_TASK DIRECTIONS_
Using the material below, work out how many lines contain "AsyncStorage". Only the number is wanted.
##### EXTRACTED MATERIAL #####
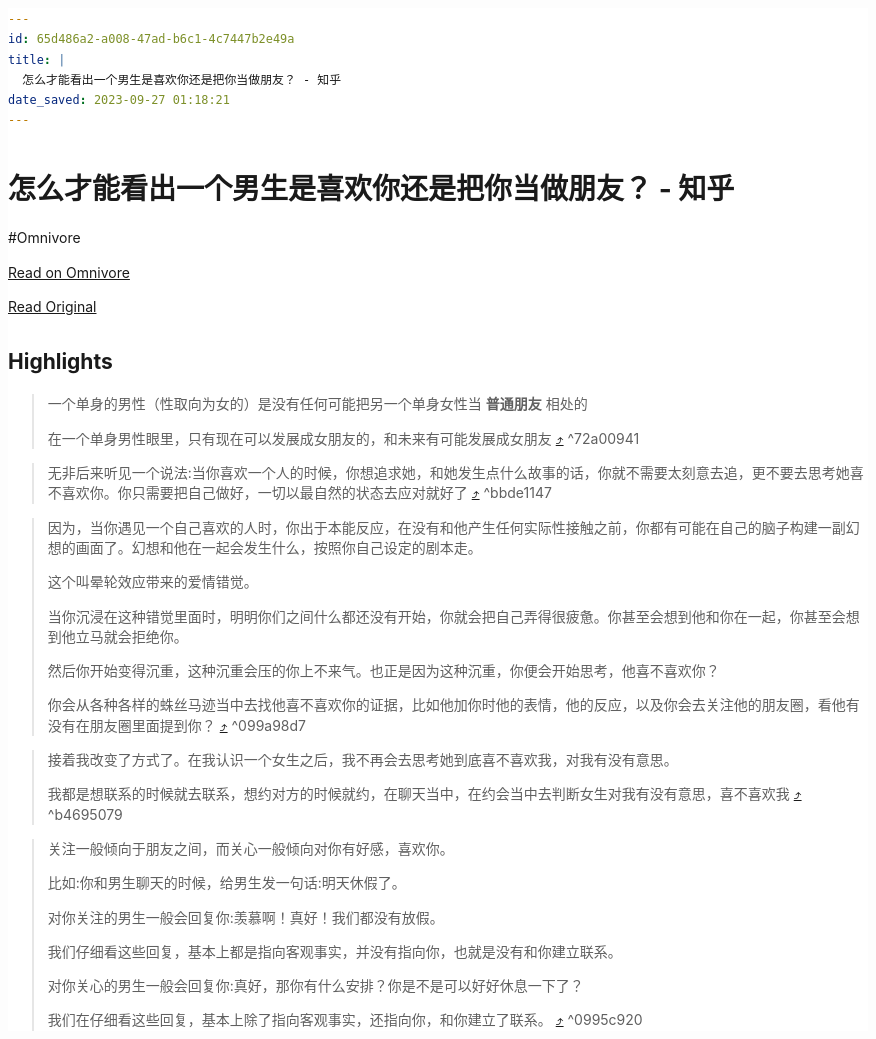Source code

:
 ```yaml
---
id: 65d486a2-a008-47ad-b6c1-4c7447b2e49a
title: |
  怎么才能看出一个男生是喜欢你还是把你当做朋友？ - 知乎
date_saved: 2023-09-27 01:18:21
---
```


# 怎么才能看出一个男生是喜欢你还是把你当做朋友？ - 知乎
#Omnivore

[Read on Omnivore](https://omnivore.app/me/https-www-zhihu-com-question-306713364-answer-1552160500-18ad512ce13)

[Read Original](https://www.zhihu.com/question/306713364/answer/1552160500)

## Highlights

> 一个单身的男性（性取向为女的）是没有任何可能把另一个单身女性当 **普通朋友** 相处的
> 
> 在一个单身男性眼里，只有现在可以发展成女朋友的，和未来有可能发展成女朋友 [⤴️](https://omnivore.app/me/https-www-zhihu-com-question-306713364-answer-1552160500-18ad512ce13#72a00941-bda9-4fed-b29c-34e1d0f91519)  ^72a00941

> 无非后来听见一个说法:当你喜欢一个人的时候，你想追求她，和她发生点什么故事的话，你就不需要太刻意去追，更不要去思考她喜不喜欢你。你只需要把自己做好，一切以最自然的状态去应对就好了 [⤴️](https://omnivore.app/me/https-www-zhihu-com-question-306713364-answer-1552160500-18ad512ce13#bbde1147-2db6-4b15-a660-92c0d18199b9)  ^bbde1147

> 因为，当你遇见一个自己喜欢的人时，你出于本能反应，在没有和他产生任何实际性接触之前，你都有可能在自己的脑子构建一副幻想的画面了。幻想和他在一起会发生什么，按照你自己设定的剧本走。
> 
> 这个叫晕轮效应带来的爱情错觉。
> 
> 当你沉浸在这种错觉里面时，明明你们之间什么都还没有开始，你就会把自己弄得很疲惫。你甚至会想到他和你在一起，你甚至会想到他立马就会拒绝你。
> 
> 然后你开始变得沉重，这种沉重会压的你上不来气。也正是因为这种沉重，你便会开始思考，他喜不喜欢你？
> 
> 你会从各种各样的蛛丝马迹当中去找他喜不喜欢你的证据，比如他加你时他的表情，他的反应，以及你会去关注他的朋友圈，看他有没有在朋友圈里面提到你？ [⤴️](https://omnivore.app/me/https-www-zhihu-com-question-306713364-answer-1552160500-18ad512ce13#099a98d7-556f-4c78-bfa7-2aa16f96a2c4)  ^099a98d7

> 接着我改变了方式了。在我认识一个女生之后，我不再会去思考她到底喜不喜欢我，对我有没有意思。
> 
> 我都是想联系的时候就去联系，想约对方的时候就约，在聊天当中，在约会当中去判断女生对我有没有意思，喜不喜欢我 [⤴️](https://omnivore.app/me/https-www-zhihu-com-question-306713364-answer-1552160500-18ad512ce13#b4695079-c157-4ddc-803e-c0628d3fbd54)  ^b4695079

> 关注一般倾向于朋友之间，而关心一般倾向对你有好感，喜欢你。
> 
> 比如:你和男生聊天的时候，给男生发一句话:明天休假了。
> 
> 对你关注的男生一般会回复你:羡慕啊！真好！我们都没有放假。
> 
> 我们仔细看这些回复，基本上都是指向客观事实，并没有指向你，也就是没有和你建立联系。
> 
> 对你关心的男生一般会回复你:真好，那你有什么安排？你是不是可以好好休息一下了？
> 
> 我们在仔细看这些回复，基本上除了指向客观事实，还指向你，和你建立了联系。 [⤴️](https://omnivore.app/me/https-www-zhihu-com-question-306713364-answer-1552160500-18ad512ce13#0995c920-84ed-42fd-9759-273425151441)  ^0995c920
#####
##### EXTRACTED MATERIAL #####
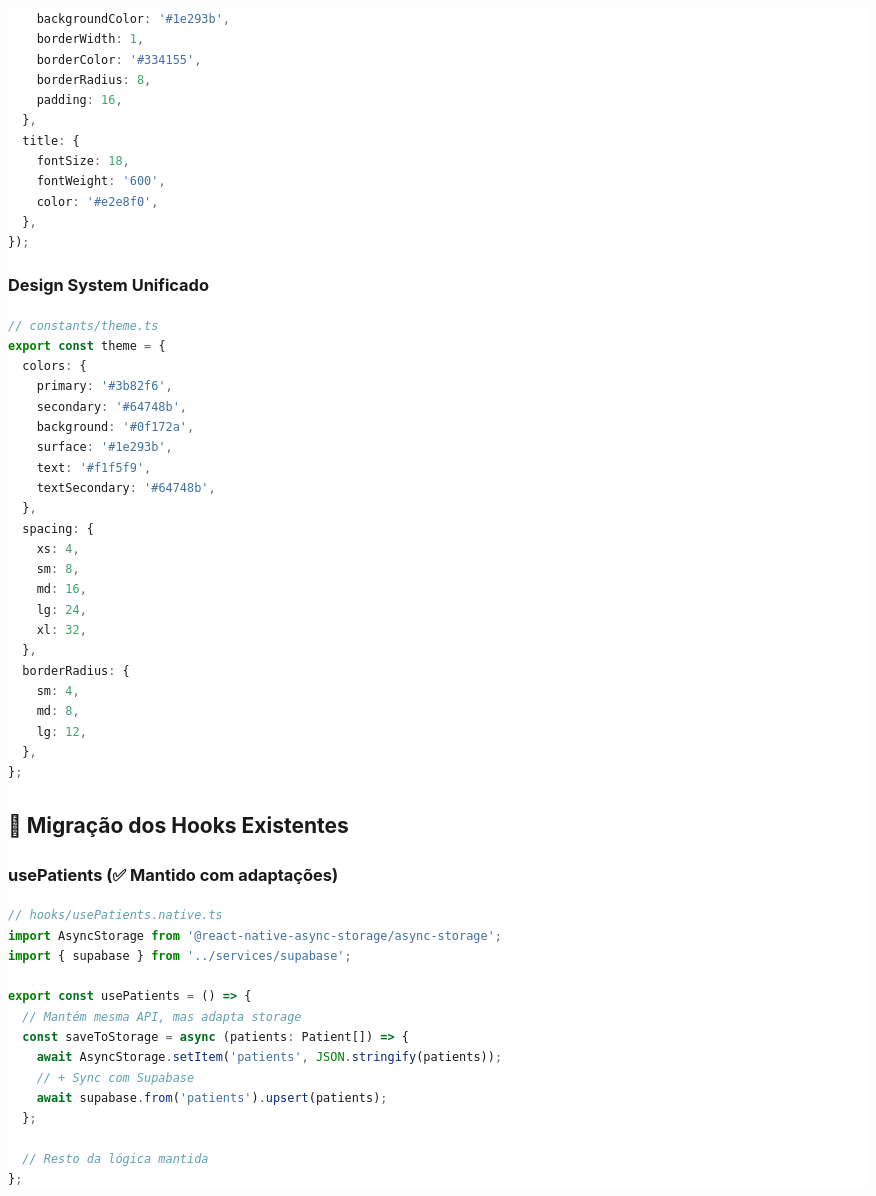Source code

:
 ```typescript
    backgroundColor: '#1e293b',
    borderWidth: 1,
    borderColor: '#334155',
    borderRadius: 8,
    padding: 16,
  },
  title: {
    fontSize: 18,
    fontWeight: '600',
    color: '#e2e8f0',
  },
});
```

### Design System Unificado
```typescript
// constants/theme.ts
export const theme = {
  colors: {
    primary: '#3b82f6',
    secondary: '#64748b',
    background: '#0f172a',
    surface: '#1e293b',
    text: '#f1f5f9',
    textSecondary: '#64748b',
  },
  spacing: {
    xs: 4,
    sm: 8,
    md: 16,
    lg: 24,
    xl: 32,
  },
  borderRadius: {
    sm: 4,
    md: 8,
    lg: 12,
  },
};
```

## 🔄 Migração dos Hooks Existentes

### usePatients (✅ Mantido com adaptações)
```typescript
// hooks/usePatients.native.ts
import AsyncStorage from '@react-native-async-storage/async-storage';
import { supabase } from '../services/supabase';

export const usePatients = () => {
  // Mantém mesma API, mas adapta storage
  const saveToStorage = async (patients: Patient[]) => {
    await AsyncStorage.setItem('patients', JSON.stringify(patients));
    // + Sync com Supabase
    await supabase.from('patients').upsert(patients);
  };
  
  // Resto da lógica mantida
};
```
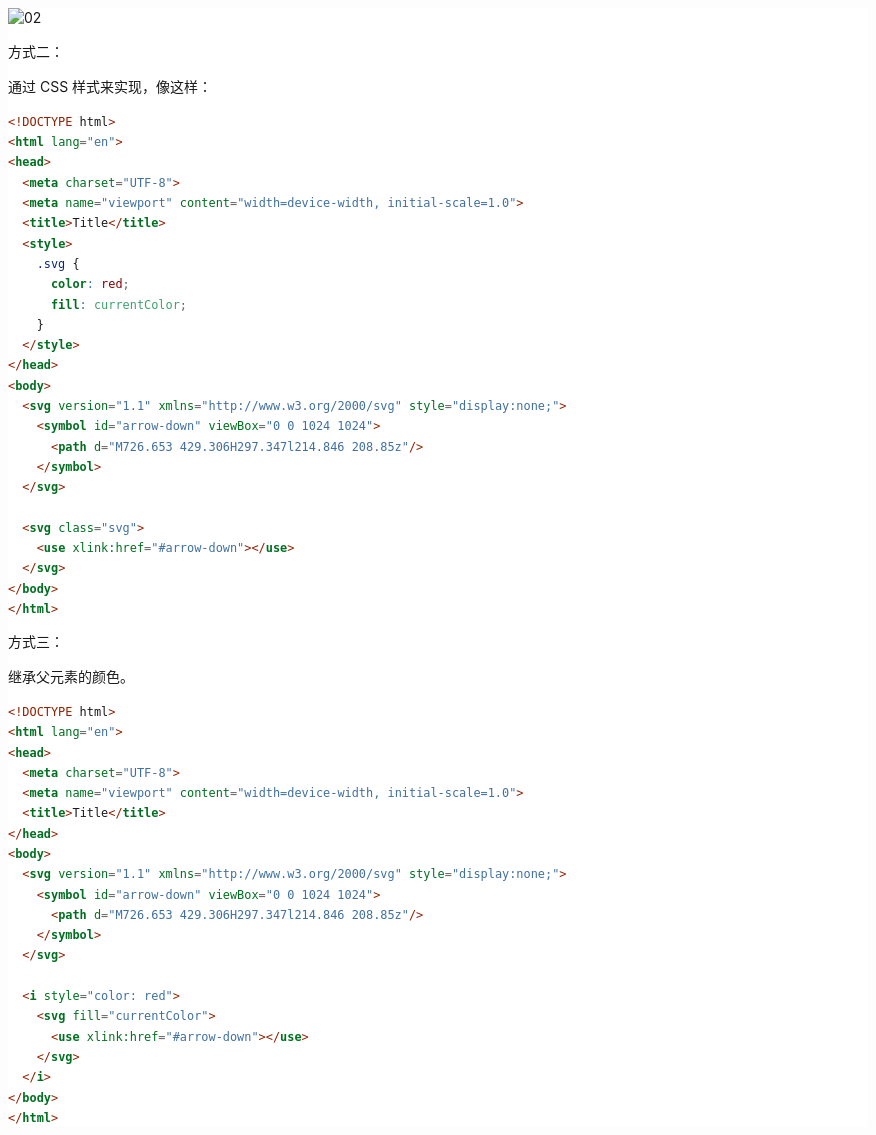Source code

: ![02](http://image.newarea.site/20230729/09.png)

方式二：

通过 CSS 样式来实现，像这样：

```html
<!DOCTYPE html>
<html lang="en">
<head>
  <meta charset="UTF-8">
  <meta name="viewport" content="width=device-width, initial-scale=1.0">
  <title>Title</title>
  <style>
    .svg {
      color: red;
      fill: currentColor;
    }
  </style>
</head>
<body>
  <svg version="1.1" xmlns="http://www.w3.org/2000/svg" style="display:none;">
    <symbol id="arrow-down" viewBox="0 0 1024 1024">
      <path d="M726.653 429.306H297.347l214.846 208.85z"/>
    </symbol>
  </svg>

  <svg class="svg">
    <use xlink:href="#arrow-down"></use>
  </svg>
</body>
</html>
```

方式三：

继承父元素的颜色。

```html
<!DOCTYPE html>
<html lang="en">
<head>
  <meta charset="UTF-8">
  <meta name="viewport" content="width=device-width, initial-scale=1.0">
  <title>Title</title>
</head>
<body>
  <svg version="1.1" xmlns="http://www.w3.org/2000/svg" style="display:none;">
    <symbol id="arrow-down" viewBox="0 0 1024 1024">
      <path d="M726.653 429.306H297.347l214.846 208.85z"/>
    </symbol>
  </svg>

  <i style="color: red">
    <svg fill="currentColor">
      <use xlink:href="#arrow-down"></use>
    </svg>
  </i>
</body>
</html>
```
#####
_RESULT_
2